Ci viene detto che nella guerra del Mahabharata dei grandi guerrieri combattevano tra di loro senza pietà ma, senza il desiderio di uccidere. Il peccato non è nell'uccisione di per sé. Il peccato è nel desiderio di uccidere. Una tigre che mi salta addosso non sta peccando - non ha il desiderio di uccidermi: la sua azione avviene senza l'interferenza dell'ego. Quando non c'è il desiderio di uccidere e non c'è il desiderio di proteggere, quando non c'è il desiderio di agire e non c'è il desiderio di frenarsi dall'agire, quando l'ego è completamente assente e l'azione ha luogo, quell'azione è azione naturale.




Swami Venkatesananda                     27 Gennaio

Quando una torcia è rivolta verso i miei occhi, le pupille naturalmente si contraggono: non c'è interferenza dell'ego, la natura agisce in maniera pura e, dove questo avviene, c'è libertà dalla violenza. Non c'è assolutamente alcuna aggressione. Il puro aspetto marziale della natura può manifestarsi per fare il suo lavoro; la natura può usarci come parte di un altro piano, di cui noi non abbiamo alcuna cognizione. I guerrieri del Mahabharata non professavano un desiderio personale di uccidere ma, essi stessi erano indifferenti, quando veniva il loro turno di essere uccisi: questa è la prova!
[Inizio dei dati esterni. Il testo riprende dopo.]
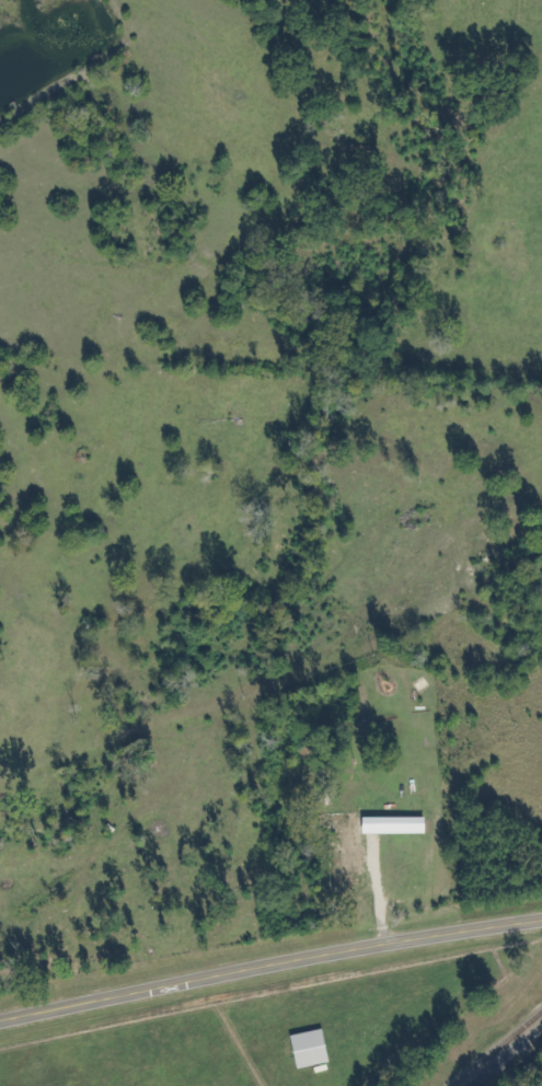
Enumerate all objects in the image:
building: (344, 848)
road: (269, 963)
railway: (495, 1047)
railway: (503, 1052)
Quando io sono l'aggressore e tu l'oppresso, posso citare a mio favore la più sublime filosofia ma, quando la sorte cambia, devo ancora essere in grado di sorridere alle meraviglie della natura. Se sei in grado di comportarti così, probabilmente hai visto un po' della verità.
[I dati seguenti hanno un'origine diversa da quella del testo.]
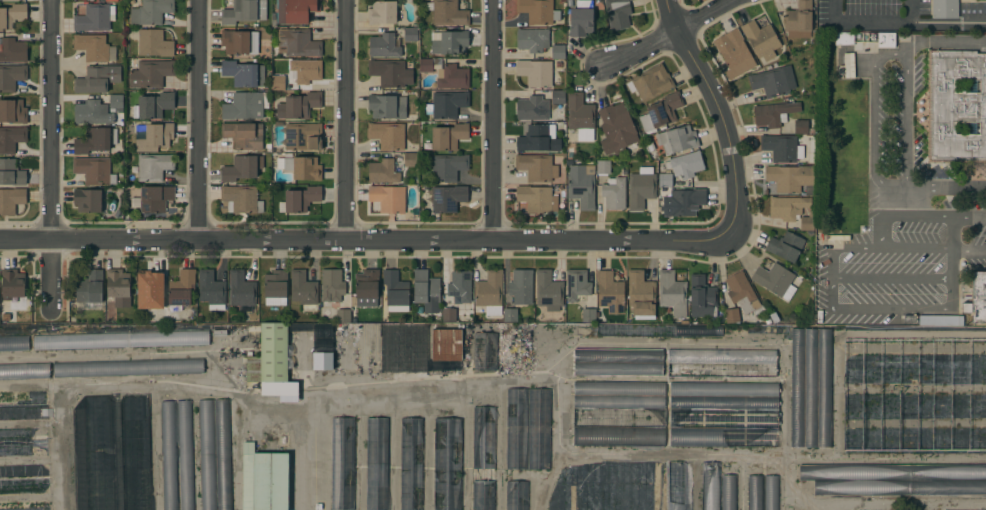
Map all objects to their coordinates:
building: (944, 8)
building: (296, 10)
building: (151, 11)
building: (244, 11)
building: (538, 11)
building: (382, 12)
building: (447, 12)
road: (910, 12)
building: (617, 13)
building: (12, 14)
road: (669, 14)
building: (95, 17)
building: (581, 17)
building: (799, 20)
road: (860, 23)
road: (948, 25)
road: (666, 32)
building: (410, 33)
building: (844, 37)
building: (532, 39)
building: (761, 39)
building: (885, 39)
building: (239, 41)
road: (946, 41)
building: (298, 42)
building: (451, 42)
building: (154, 43)
building: (385, 45)
building: (94, 47)
building: (13, 49)
building: (558, 51)
building: (736, 54)
building: (425, 64)
building: (844, 65)
building: (306, 70)
building: (243, 72)
building: (390, 72)
building: (535, 72)
building: (150, 73)
building: (11, 76)
building: (452, 76)
building: (97, 78)
building: (773, 80)
building: (278, 82)
building: (650, 82)
building: (558, 96)
building: (116, 102)
building: (447, 104)
building: (153, 105)
building: (245, 105)
building: (299, 105)
building: (955, 105)
building: (387, 106)
building: (532, 108)
building: (13, 111)
building: (661, 111)
building: (93, 112)
building: (774, 113)
building: (580, 116)
road: (873, 118)
road: (906, 118)
road: (200, 119)
road: (347, 120)
road: (494, 120)
road: (722, 124)
building: (800, 126)
building: (617, 129)
building: (243, 135)
building: (387, 135)
building: (153, 136)
building: (303, 136)
building: (448, 136)
building: (11, 138)
building: (539, 138)
building: (677, 138)
building: (95, 139)
building: (782, 147)
road: (53, 157)
building: (410, 159)
building: (686, 164)
building: (154, 166)
building: (448, 166)
building: (603, 166)
building: (242, 167)
building: (301, 167)
building: (536, 167)
building: (94, 170)
building: (382, 171)
building: (11, 172)
building: (789, 176)
building: (665, 179)
building: (581, 186)
building: (641, 187)
road: (945, 188)
building: (614, 192)
building: (154, 198)
building: (301, 198)
building: (388, 198)
building: (448, 198)
building: (537, 198)
building: (241, 199)
building: (11, 200)
building: (87, 200)
building: (684, 201)
building: (787, 206)
road: (927, 218)
building: (807, 221)
road: (363, 240)
building: (785, 246)
road: (916, 246)
road: (848, 249)
road: (970, 250)
road: (954, 264)
road: (893, 279)
building: (775, 280)
building: (367, 285)
building: (460, 285)
building: (577, 285)
building: (521, 286)
building: (13, 287)
building: (90, 287)
building: (118, 287)
building: (275, 287)
building: (303, 288)
building: (332, 288)
building: (150, 289)
building: (181, 289)
building: (211, 289)
building: (241, 289)
building: (426, 289)
building: (548, 290)
building: (396, 291)
building: (610, 291)
building: (671, 292)
building: (741, 292)
building: (489, 293)
building: (641, 294)
building: (701, 296)
building: (977, 298)
road: (893, 307)
building: (420, 310)
building: (449, 314)
building: (510, 314)
building: (343, 315)
building: (588, 315)
building: (732, 315)
building: (940, 320)
building: (323, 337)
building: (120, 339)
building: (14, 342)
building: (446, 344)
building: (485, 350)
building: (618, 355)
building: (722, 355)
building: (322, 360)
building: (272, 362)
building: (127, 367)
building: (618, 368)
building: (721, 369)
building: (25, 370)
building: (824, 386)
building: (619, 387)
building: (797, 387)
building: (811, 387)
building: (723, 388)
building: (619, 401)
building: (724, 401)
building: (618, 416)
building: (724, 417)
building: (528, 428)
building: (618, 435)
building: (724, 436)
building: (223, 453)
building: (207, 454)
building: (169, 455)
building: (185, 455)
building: (483, 458)
road: (302, 459)
building: (342, 463)
building: (376, 463)
building: (411, 463)
building: (447, 464)
building: (892, 471)
building: (264, 479)
building: (676, 485)
building: (711, 485)
building: (899, 486)
building: (728, 492)
building: (755, 492)
building: (771, 492)
building: (516, 495)
building: (968, 509)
Penso però che dobbiamo anche vedere come l'aggressione e il desiderio non siano differenti l'uno dall'altro: se ho il desiderio ho anche l'odio. Se mi piace qualcosa, automaticamente non mi piace qualcos'altro. Questi due sono un unico fattore psicologico; non posso cessare di odiare, di essere aggressivo, finché nel mio cuore c'è il desiderio. E' il desiderio stesso che si manifesta come odio. Se comprendo questo fenomeno del desiderio, allora comprendo il fenomeno dell'aggressione. Tutto questo può essere compreso e, quando viene compreso, il male cade via e la natura funziona.



[1] Yoga Sutra II. 30. ahimsā satyā asteya brahmaciaryā aparigrahā yamāh
(Quando la luce dell’intelligenza o la consapevolezza della verità illumina la sostanza mentale, l’ordine psicologico viene a prevalere e si manifesta attraverso i seguenti articoli di naturale autocontrollo o disciplina: non-violenza; percezione di ciò che è o verità; non accumulare; continenza o movimento senza sforzo dell’essere totale nell’essenza cosmica; assenza di cupidigia.)